Rapid screening of viral inhibitors could improve response to outbreaks

Written by Janelle Weaver

An efficient strategy enables the identification of potent inhibitors that target critical viral proteins called deubiquitinating enzymes.

Structural basis for UbV inhibition of MERS-CoV PLpro (1).

Recent outbreaks of viruses such as Ebola and Zika have shown that the global health community remains unprepared to quickly respond to emerging infectious diseases. In a study published in PLOS Pathogens, researchers addressed this problem by developing a method to rapidly identify potent inhibitors of viral proteins called deubiquitinating enzymes, which play a critical role in promoting viral replication and suppressing host immune responses.

“This study is important because it shows for the first time a rapid and efficient platform to target viral proteins for inhibitors that can be used as antiviral agents,” said first author Wei Zhang, a postdoctoral fellow in Sachdev Sidhu’s lab at the University of Toronto. “While we develop vaccines for healthy people to prevent viral diseases from happening, we now have a method to quickly develop drug-like molecules to treat infected patients.”

Ubiquitin is a protein that plays a critical role in a wide variety of cellular processes. As such, it is not surprising that viruses have evolved ways to disrupt the ubiquitin system to promote infection and replication in host cells. A broad range of viral pathogens produce deubiquitinating enzymes, which remove ubiquitin from host proteins and thereby suppress host immune responses. Although viral deubiquitinating enzymes are ideal drug targets, their structural similarity to human deubiquitinating enzymes has hindered the development of safe, highly selective, small-molecule inhibitors suitable for clinical use.

Zhang and his collaborators developed a strategy to rapidly identify potent protein-based inhibitors that specifically target viral deubiquitinating enzymes. Specifically, the researchers used a phage-displayed library of billions of ubiquitin variants to efficiently screen for inhibitors that bind with high affinity and specificity to deubiquitinating enzymes produced by the Middle East respiratory syndrome coronavirus (MERS-CoV) and the Crimean-Congo hemorrhagic fever virus.

“We used protein engineering to turn ubiquitin into a completely different protein, termed ubiquitin variant, which binds viral proteins with super high affinity to inhibit the catalytic activity of those proteins,” Zhang explained. “And we used phage display to enable quick and efficient screening of functional molecules.”

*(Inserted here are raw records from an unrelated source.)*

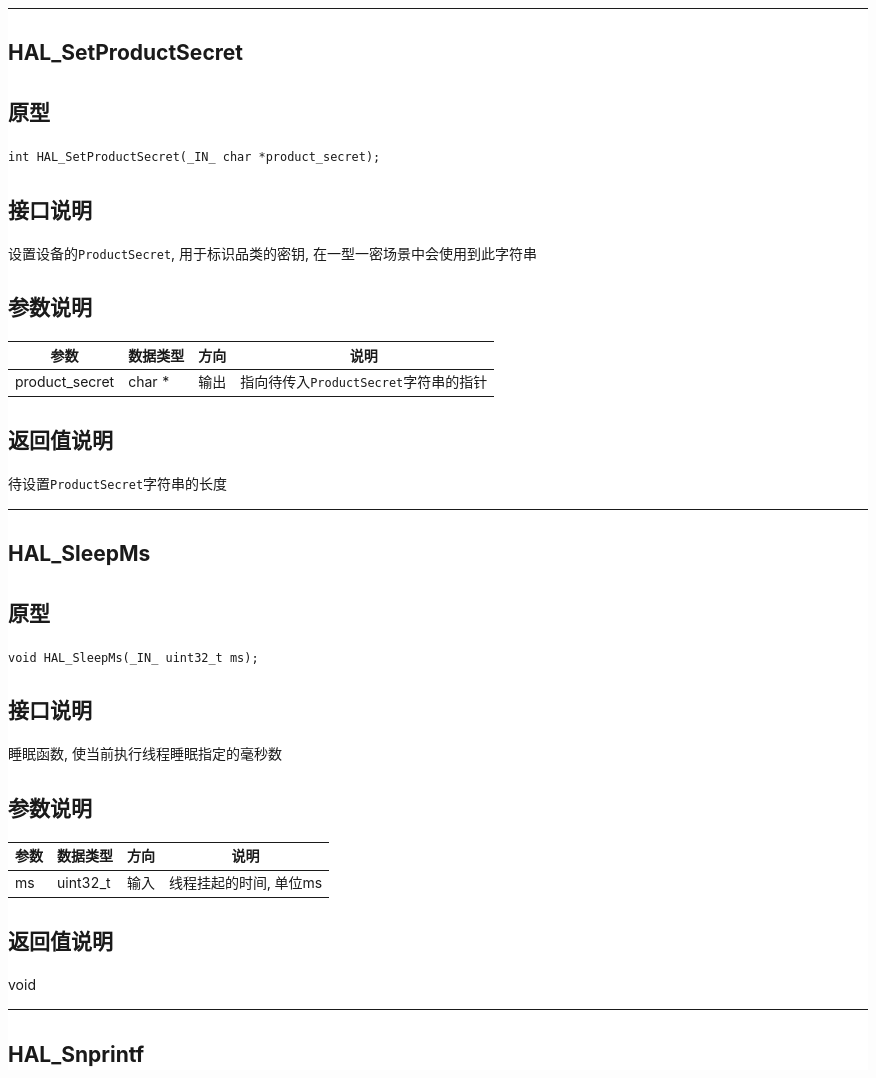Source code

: -----

## <a name="HAL_SetProductSecret">HAL_SetProductSecret</a>

原型
---
```
int HAL_SetProductSecret(_IN_ char *product_secret);
```

接口说明
---
设置设备的`ProductSecret`, 用于标识品类的密钥, 在一型一密场景中会使用到此字符串

参数说明
---
| 参数            | 数据类型| 方向    | 说明
|-----------------|---------|---------|-----------------------------------------
| product_secret  | char *  | 输出    | 指向待传入`ProductSecret`字符串的指针

返回值说明
---
待设置`ProductSecret`字符串的长度

-----


## <a name="HAL_SleepMs">HAL_SleepMs</a>

原型
---
```
void HAL_SleepMs(_IN_ uint32_t ms);
```

接口说明
---
睡眠函数, 使当前执行线程睡眠指定的毫秒数

参数说明
---
| 参数| 数据类型    | 方向    | 说明
|-----|-------------|---------|-------------------------
| ms  | uint32_t    | 输入    | 线程挂起的时间, 单位ms

返回值说明
---
void

-----

## <a name="HAL_Snprintf">HAL_Snprintf</a>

Notably, ubiquitin variants generated against MERS-CoV almost completely abolished the replication of this virus in host cells. Meanwhile, none of the ubiquitin variants generated in this study likely cross-reacted with human deubiquitinating enzymes, demonstrating their potential therapeutic safety.

As noted by the authors, phage display yields potent and selective viral inhibitors in weeks, whereas small-molecule approaches can take years to implement and often fail. This key advantage could allow therapeutic development to keep pace with the continued emergence of pathogenic viruses and limit their pandemic potential. “Our approach could be employed potentially for any viral intracellular proteins and quickly adapted to any emerging or re-emerging viruses,” Zhang said.

But the implications for human patients will likely not be evident for a long time. One major therapeutic hurdle is the lack of efficient ways to deliver proteins inside cells. Although Zhang and his collaborators are working on this problem, ubiquitin variants are best viewed as tool compounds that can enable drug discovery rather than bona fide drug candidates—at least for now.

“Clearly, this can be used to develop antiviral therapeutics for humans, but in the short term, we will focus on viral diseases of plants and livestock because of the transgenic technology to easily deliver the ubiquitin variant inhibitors,” Zhang said.